In [None]:
from google.colab import drive
drive.mount('/content/drive')

In [None]:
!sudo apt update
!apt-get install openjdk-8-jdk-headless -qq > /dev/null
# Check this site for the latest download link
# https://www.apache.org/dyn/closer.lua/spark
!wget -q https://dlcdn.apache.org/spark/spark-3.5.2/spark-3.5.2-bin-hadoop3.tgz
!tar xf spark-3.5.2-bin-hadoop3.tgz
!pip install -q findspark
!pip install pyspark
!pip install py4j

In [None]:
# Import necessary modules
from pyspark.sql import SparkSession
from pyspark.ml.classification import DecisionTreeClassifier
from pyspark.ml.evaluation import MulticlassClassificationEvaluator
from pyspark.ml.feature import VectorAssembler
from pyspark.sql.types import StructType, StructField, FloatType

# Initialize SparkSession
spark = SparkSession.builder \
            .appName("Decision-Trees-Example") \
            .config("spark.ui.port","4040") \
            .getOrCreate()

spark.sparkContext.setLogLevel("ERROR")

■ DATA SHOWN ■

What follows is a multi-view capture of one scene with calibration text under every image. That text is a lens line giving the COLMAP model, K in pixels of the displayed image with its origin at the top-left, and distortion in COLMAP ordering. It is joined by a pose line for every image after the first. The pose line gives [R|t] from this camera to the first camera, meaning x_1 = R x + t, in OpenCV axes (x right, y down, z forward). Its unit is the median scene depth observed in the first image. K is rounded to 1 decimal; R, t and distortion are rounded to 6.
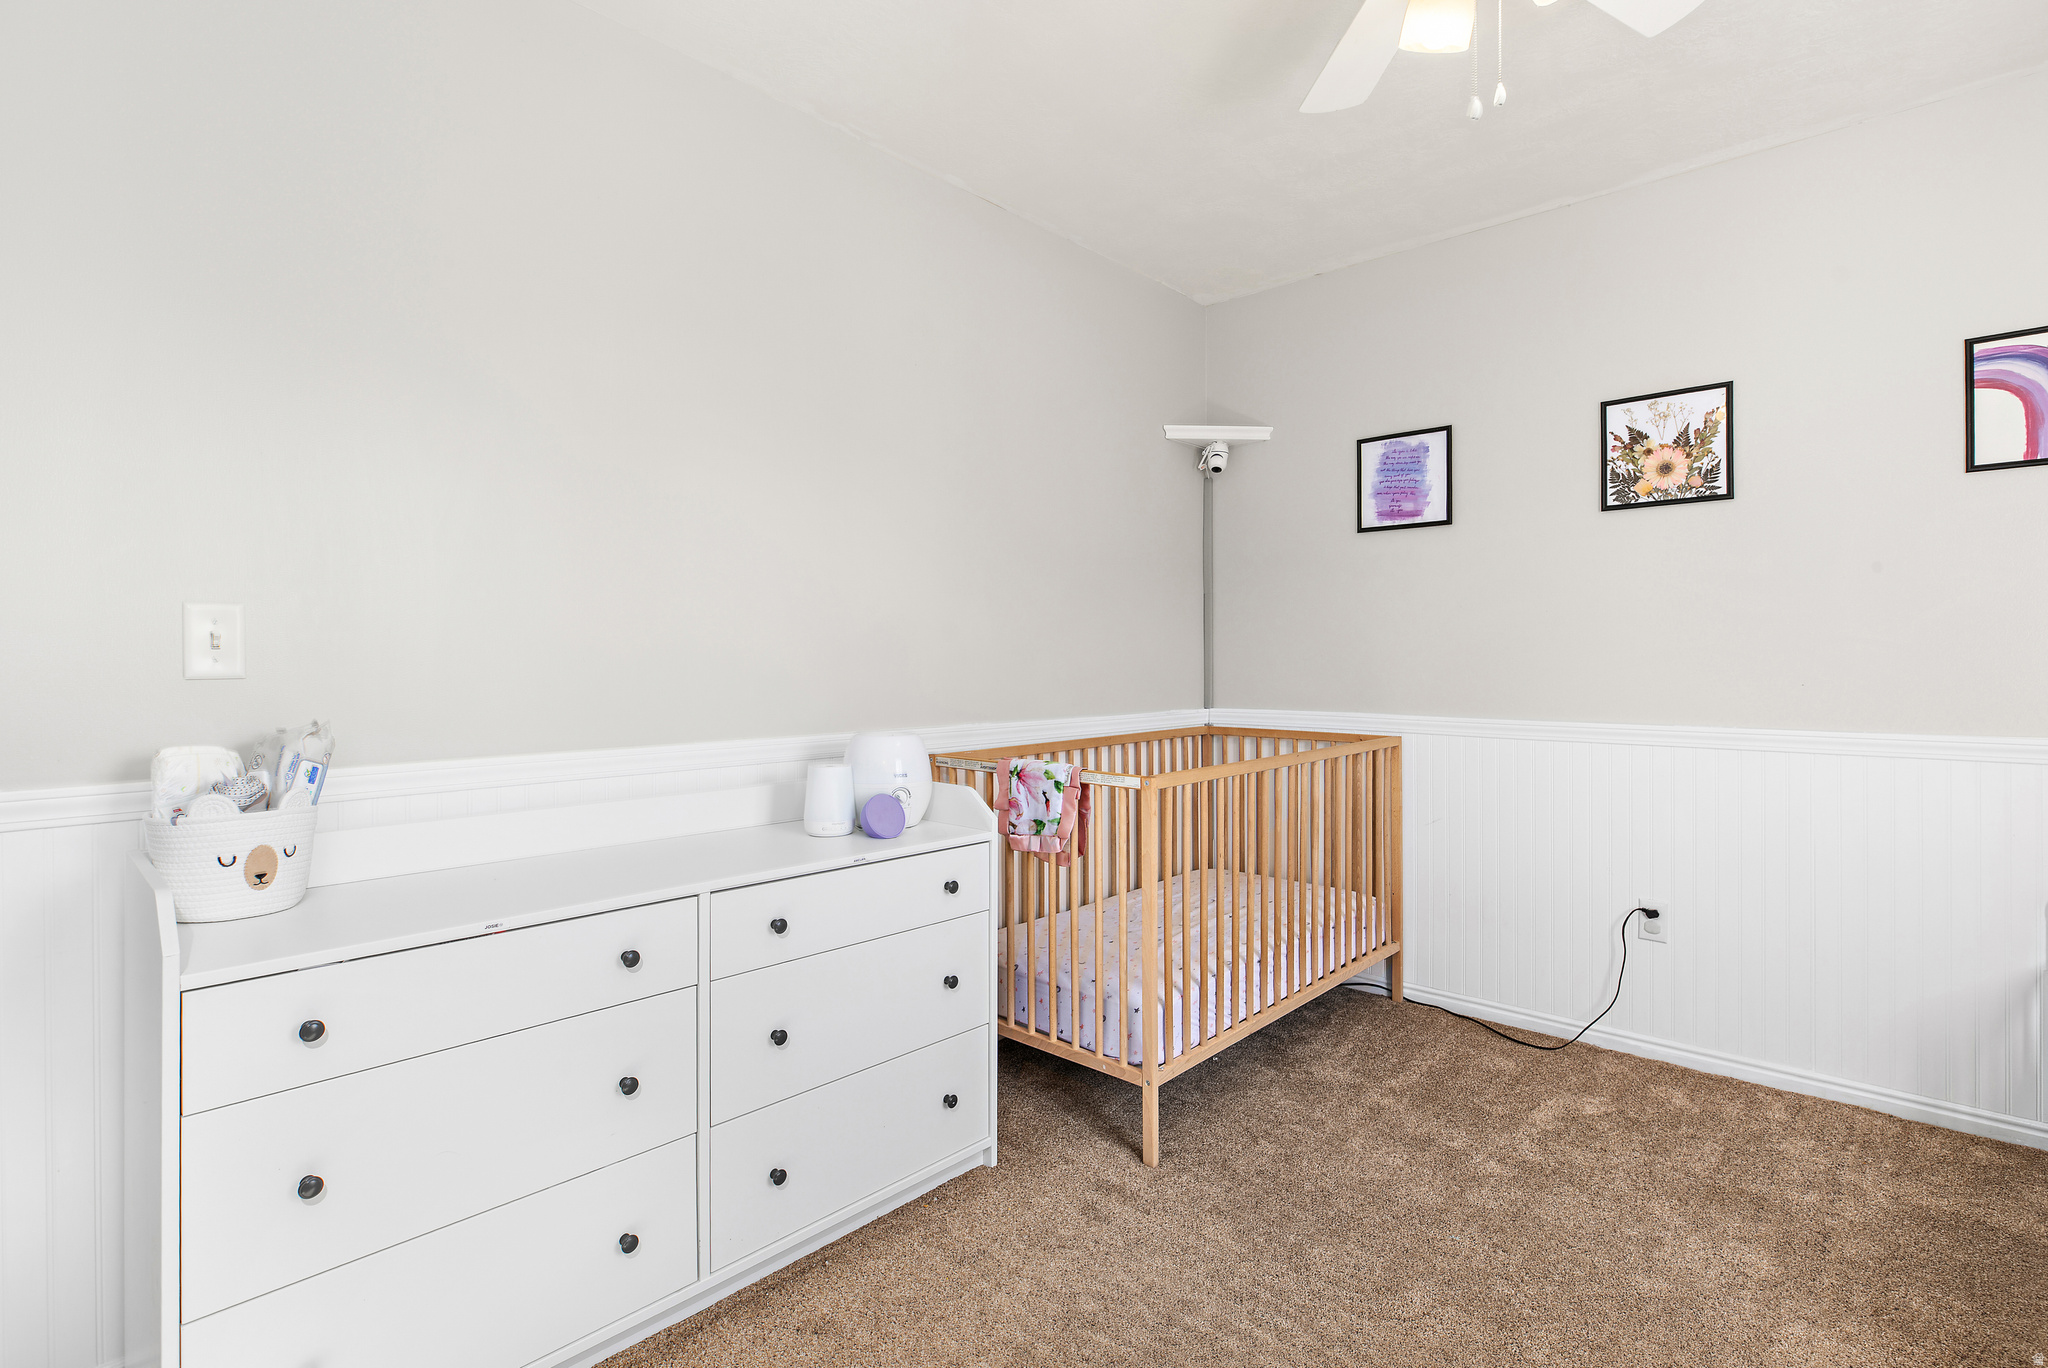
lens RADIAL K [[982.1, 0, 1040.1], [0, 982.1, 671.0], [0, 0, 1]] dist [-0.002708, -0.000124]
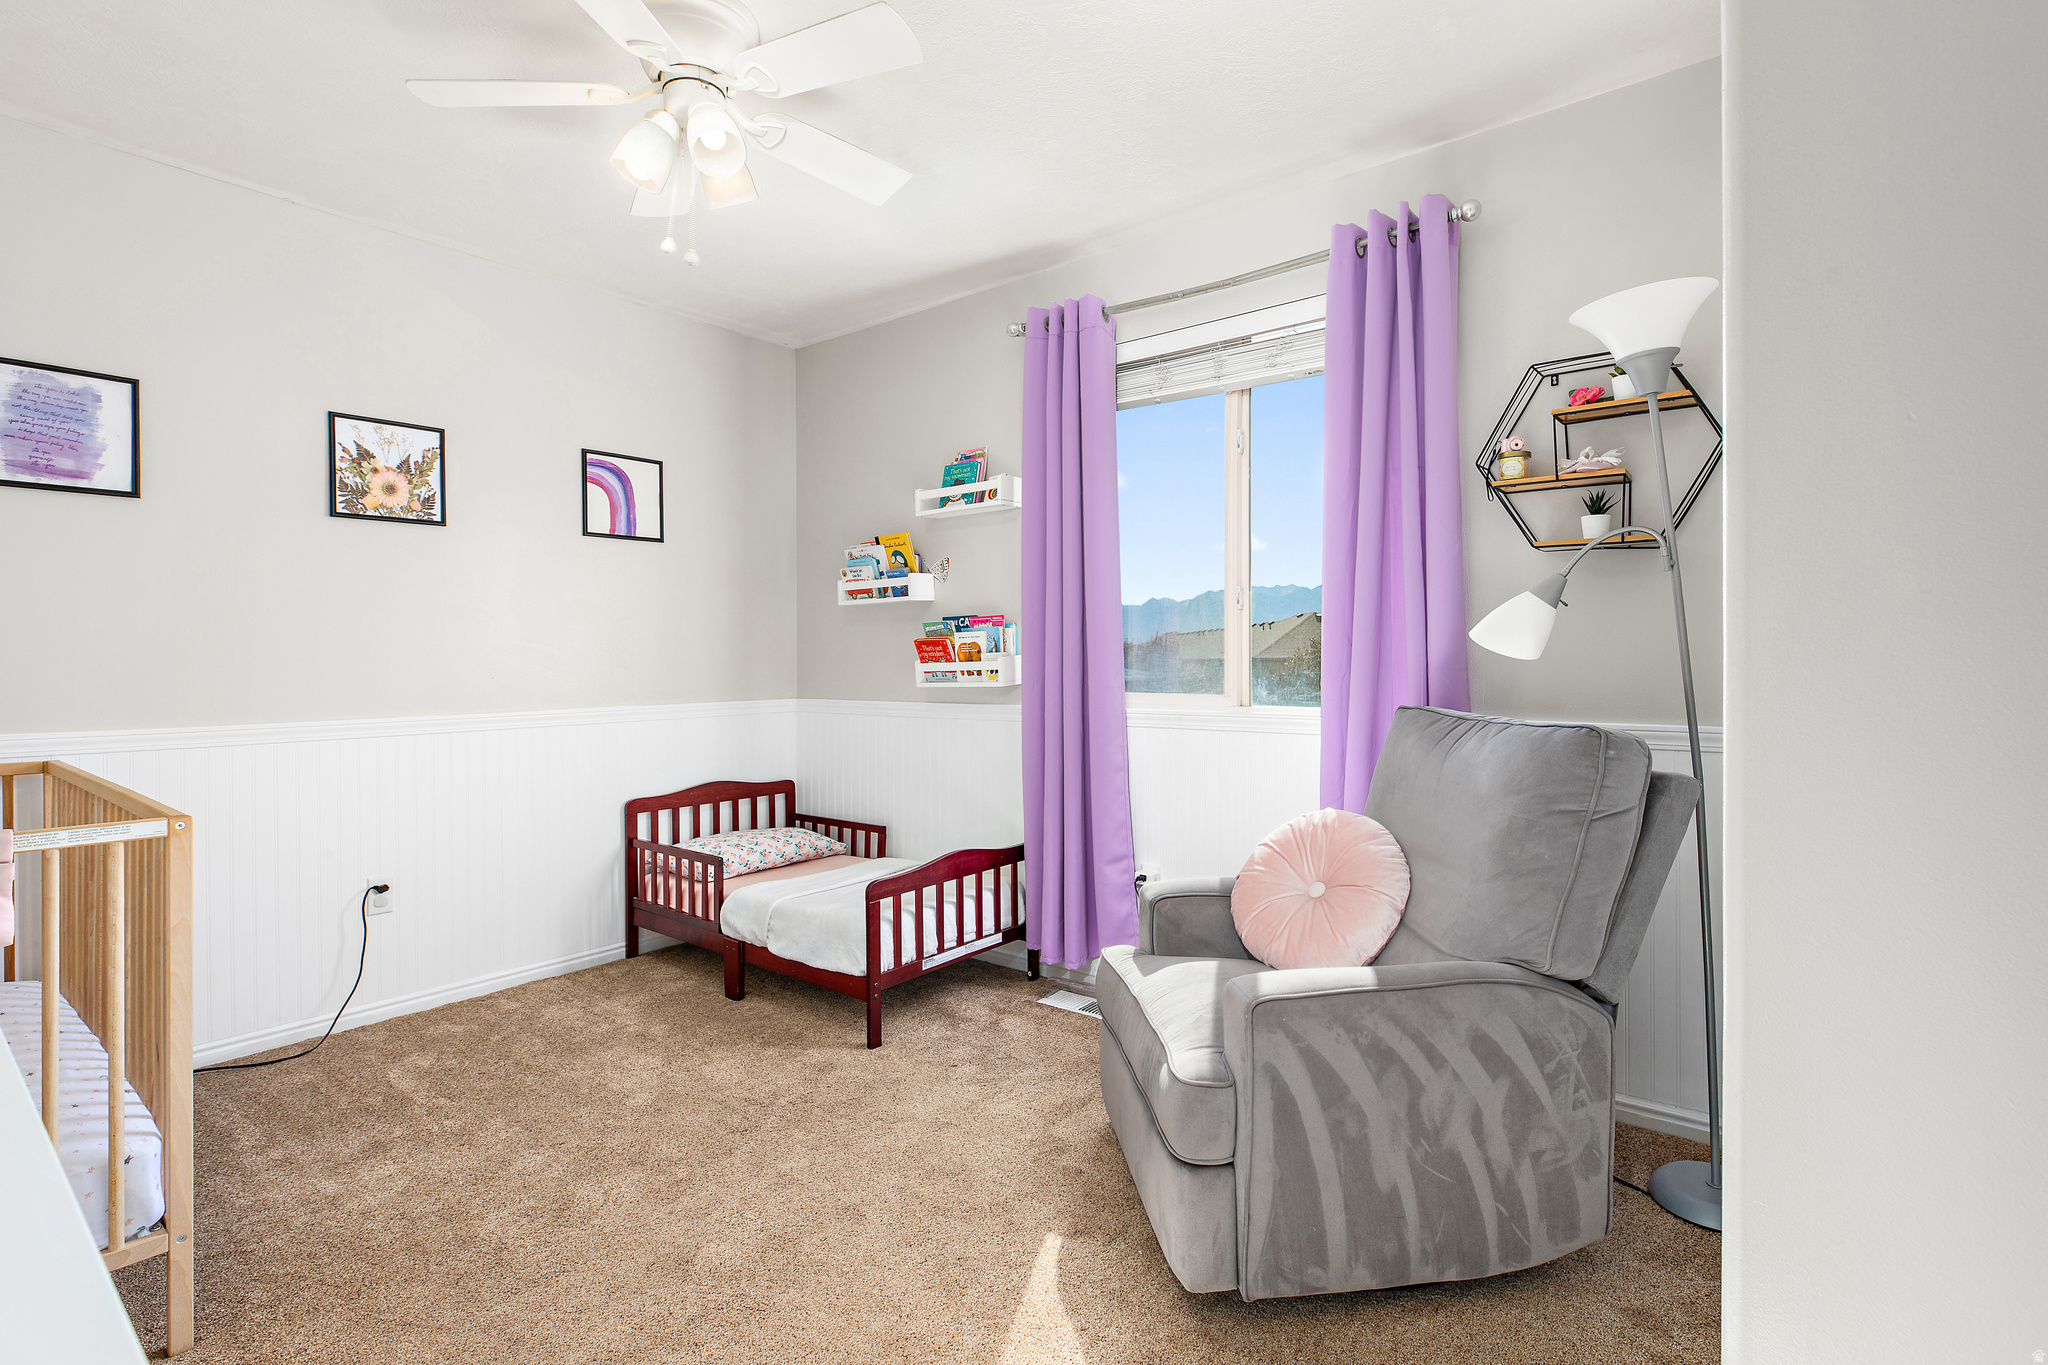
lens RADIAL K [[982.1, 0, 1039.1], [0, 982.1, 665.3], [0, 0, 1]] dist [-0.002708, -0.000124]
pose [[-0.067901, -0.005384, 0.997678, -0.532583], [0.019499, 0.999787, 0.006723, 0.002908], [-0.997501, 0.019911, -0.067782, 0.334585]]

■ WORK INSTRUCTION ■
In the Spark setup code above, what application name is assigned to the SparkSession?

■ PROBLEM SOLUTION ■
Decision-Trees-Example